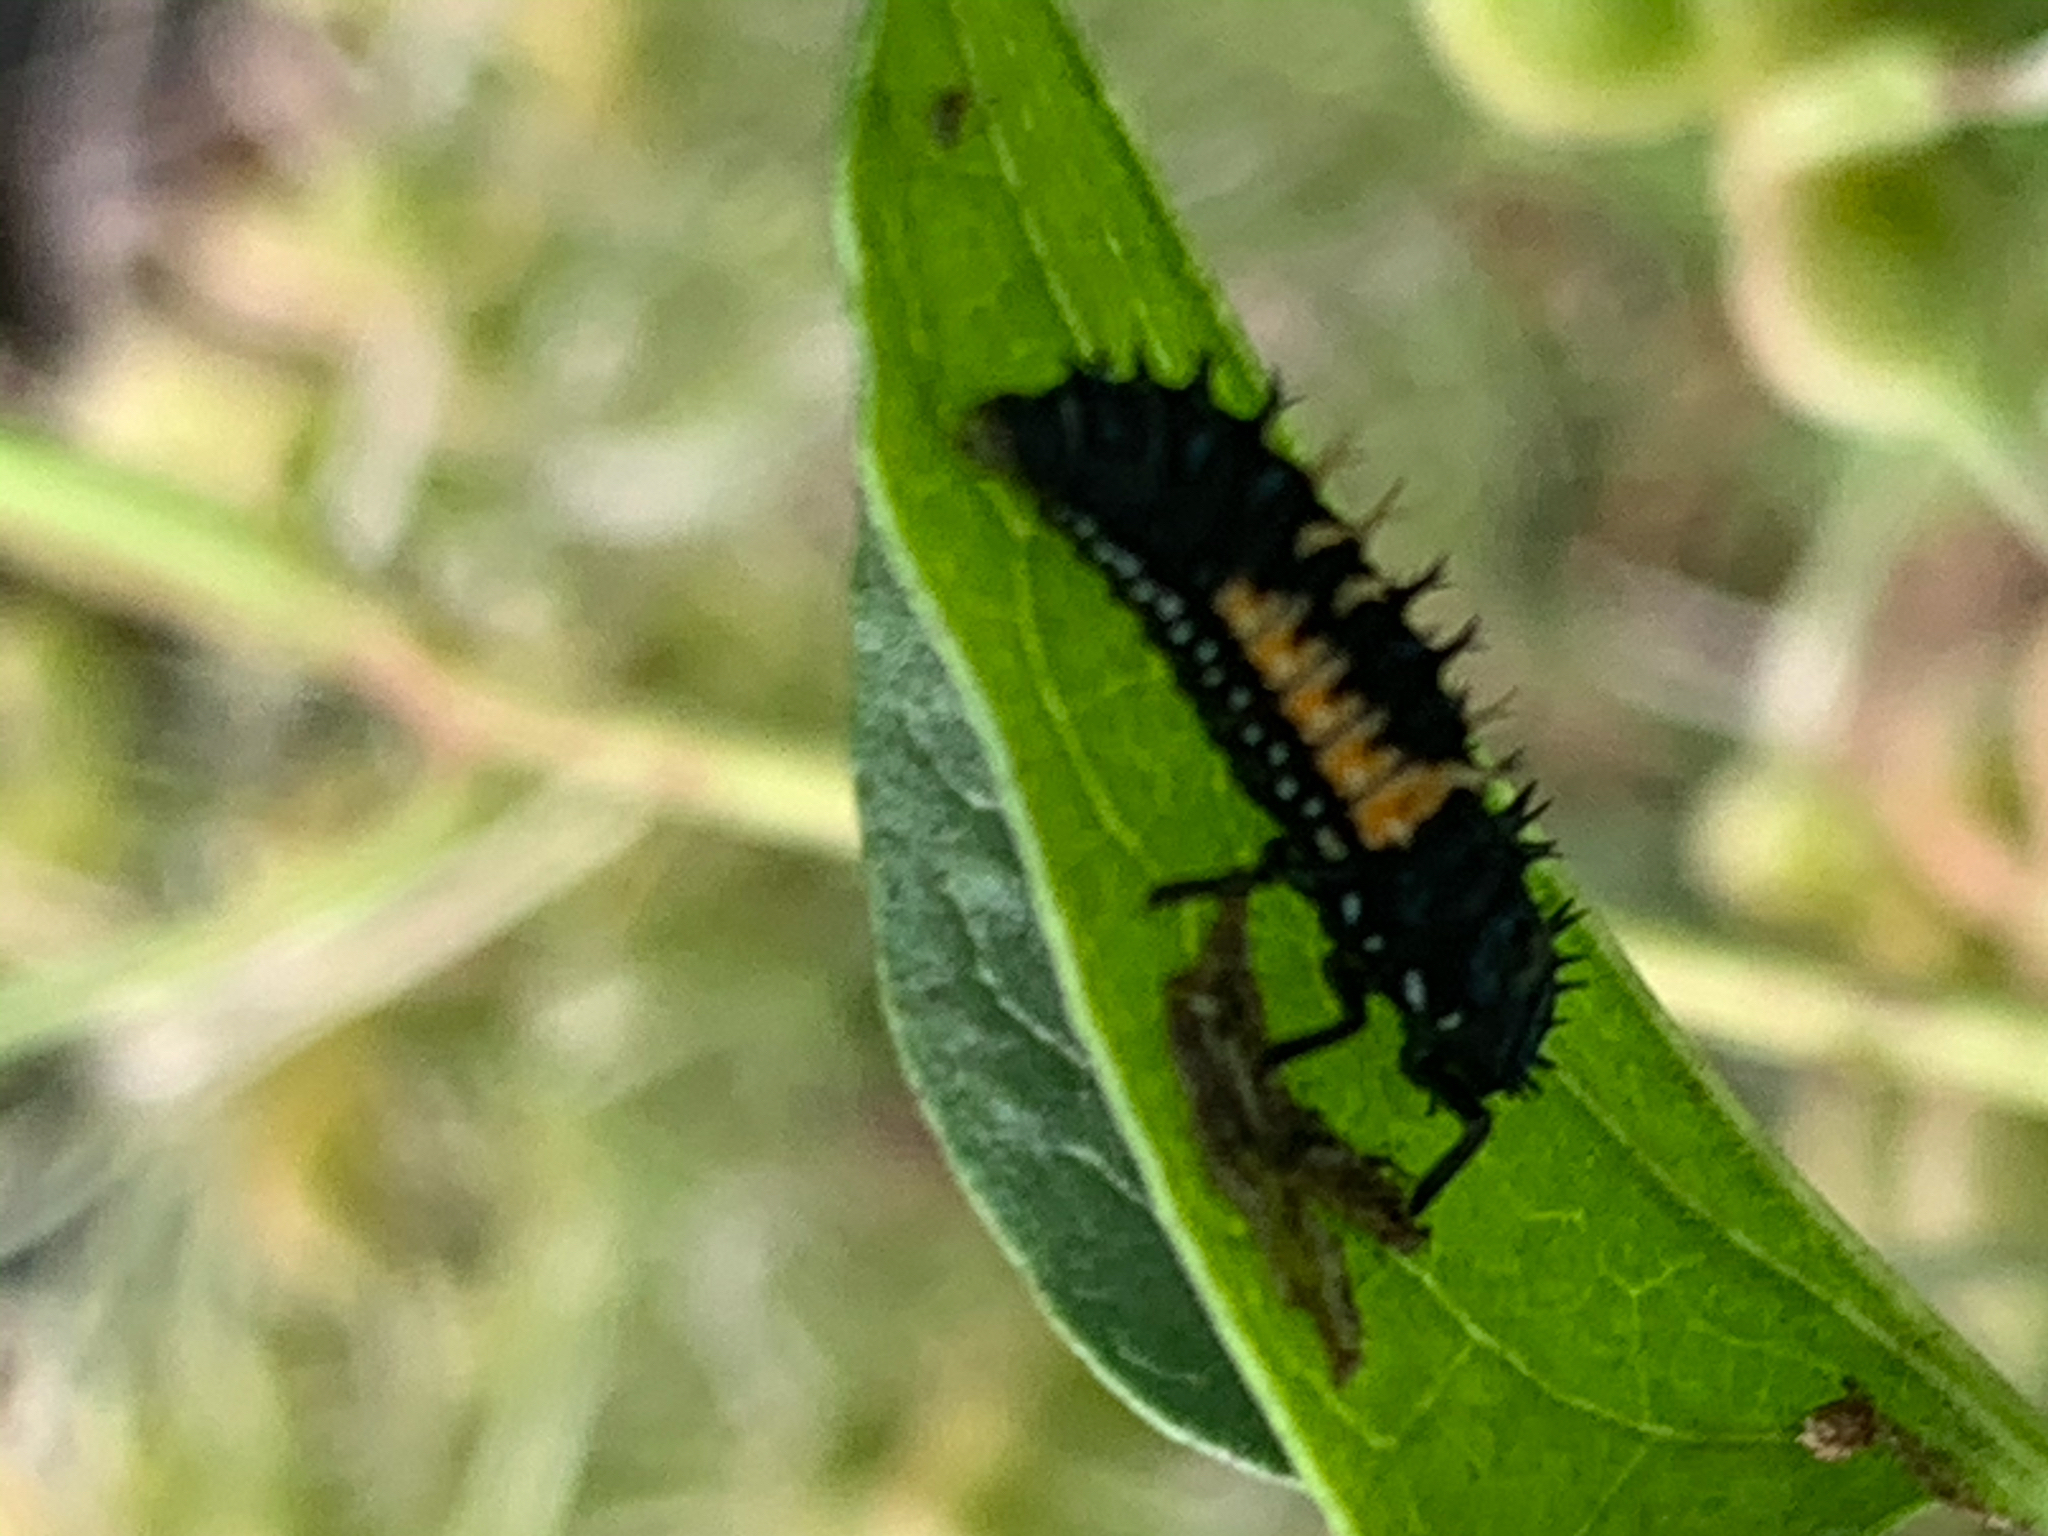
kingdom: Animalia
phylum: Arthropoda
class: Insecta
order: Coleoptera
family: Coccinellidae
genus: Harmonia
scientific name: Harmonia axyridis
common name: Harlequin ladybird
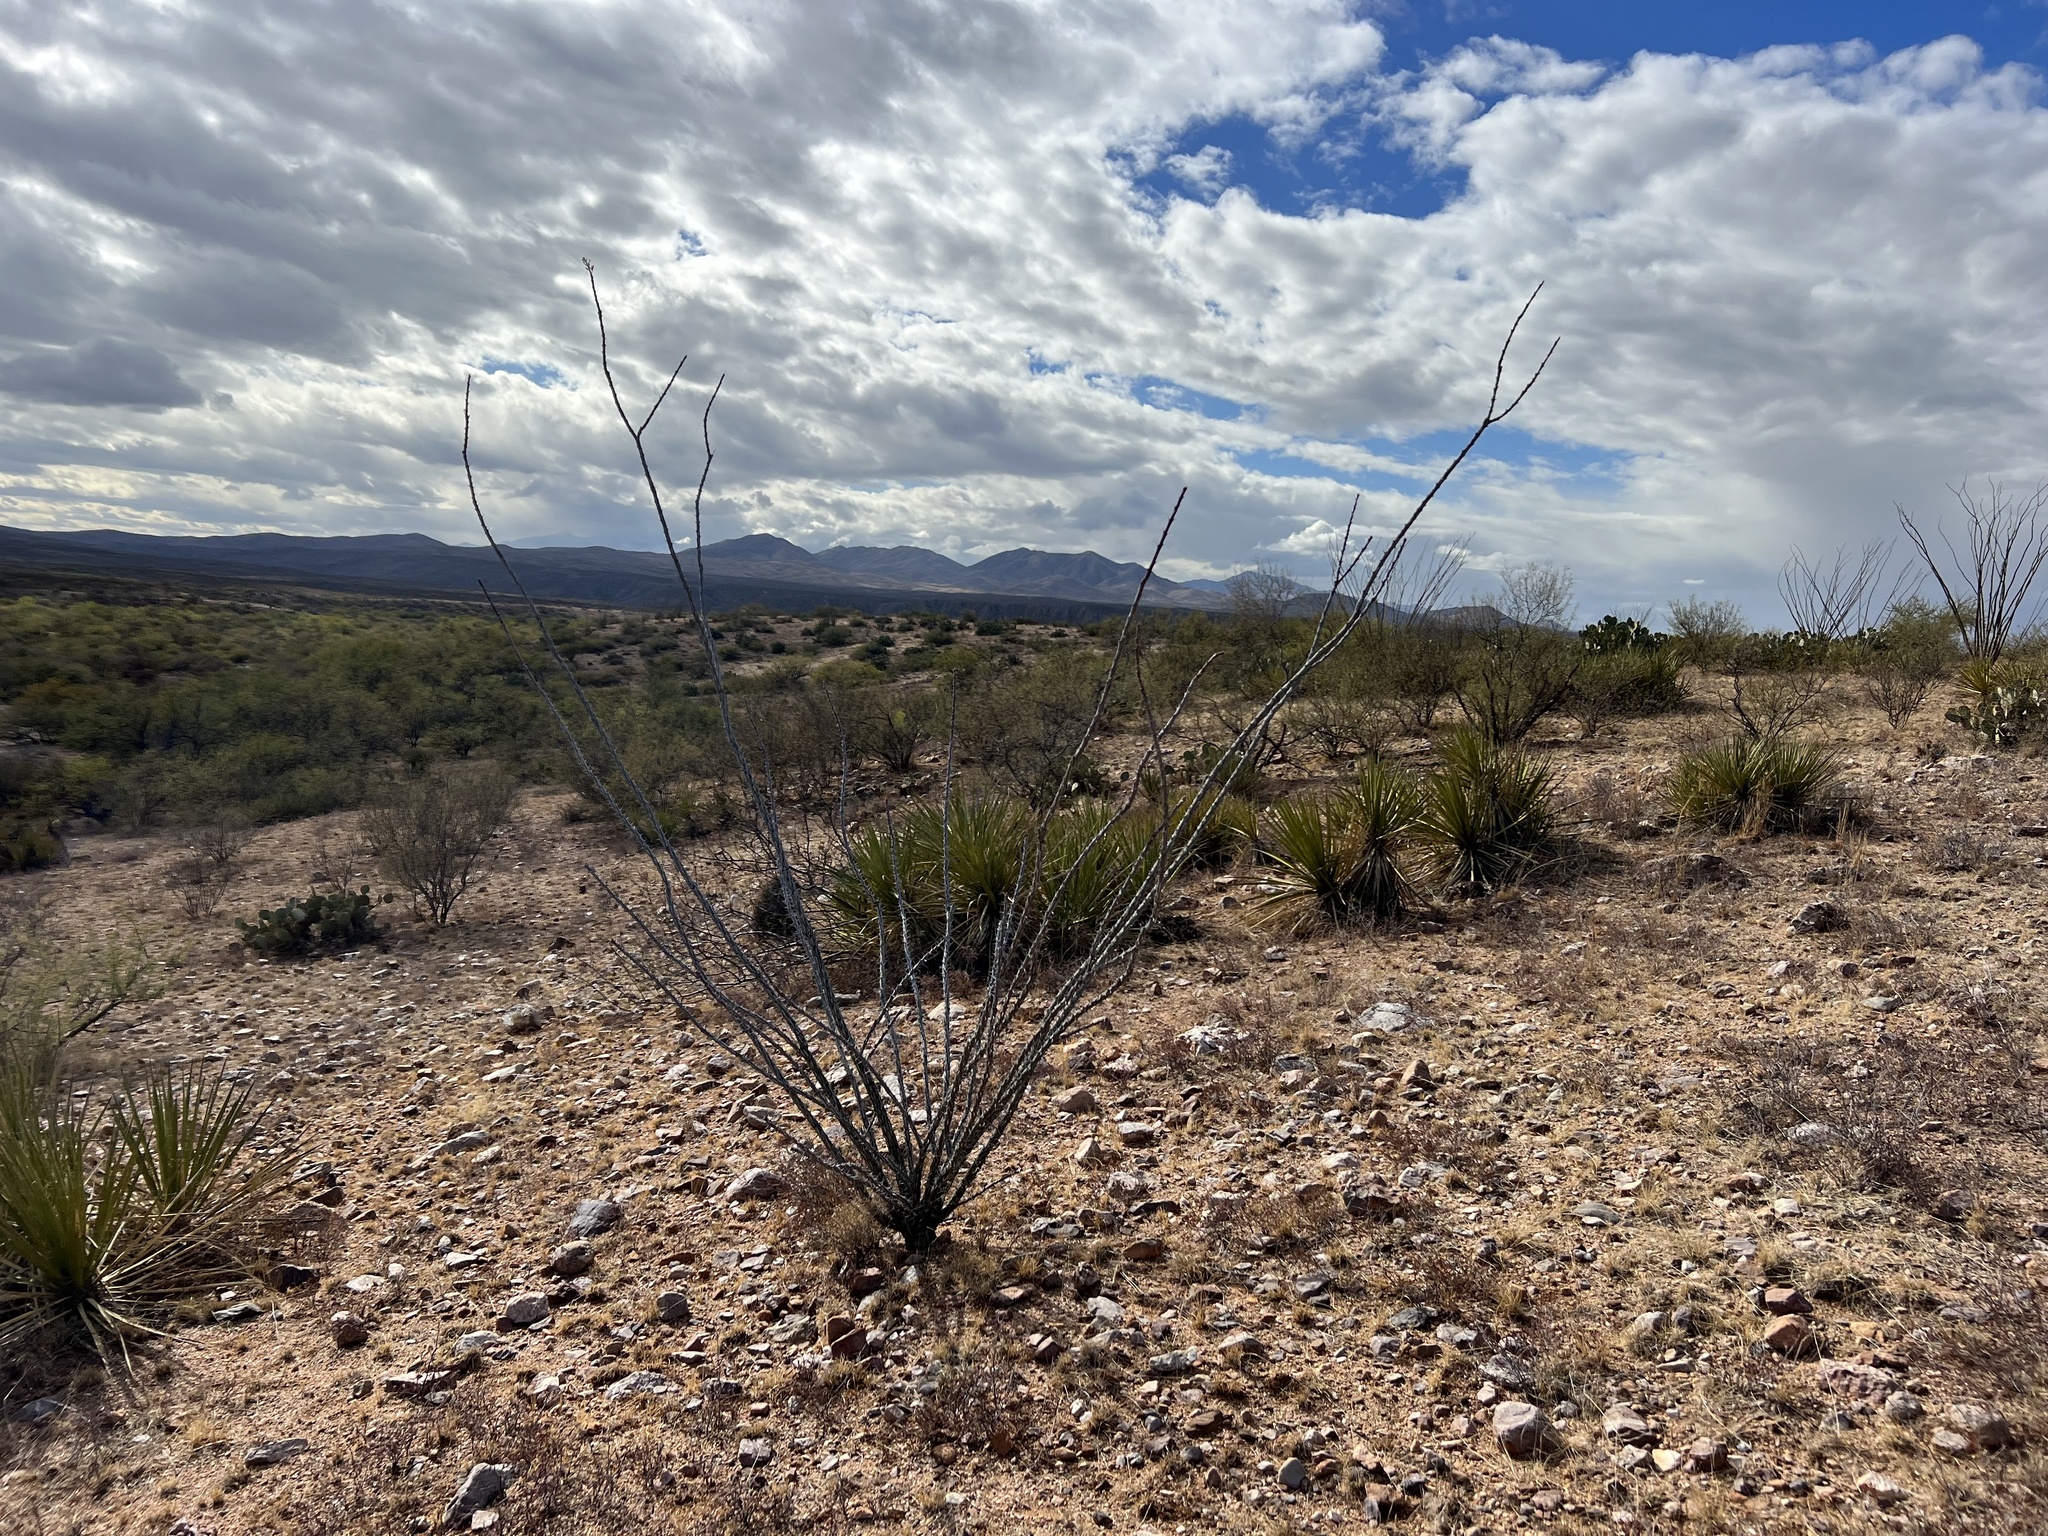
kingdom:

## Task
Rewrite the lines of all the records with "common name" changed to "vernacular name" and everything else left as it is. Omit the pictures.

## In response
kingdom: Animalia
phylum: Arthropoda
class: Insecta
order: Coleoptera
family: Coccinellidae
genus: Harmonia
scientific name: Harmonia axyridis
vernacular name: Harlequin ladybird
kingdom:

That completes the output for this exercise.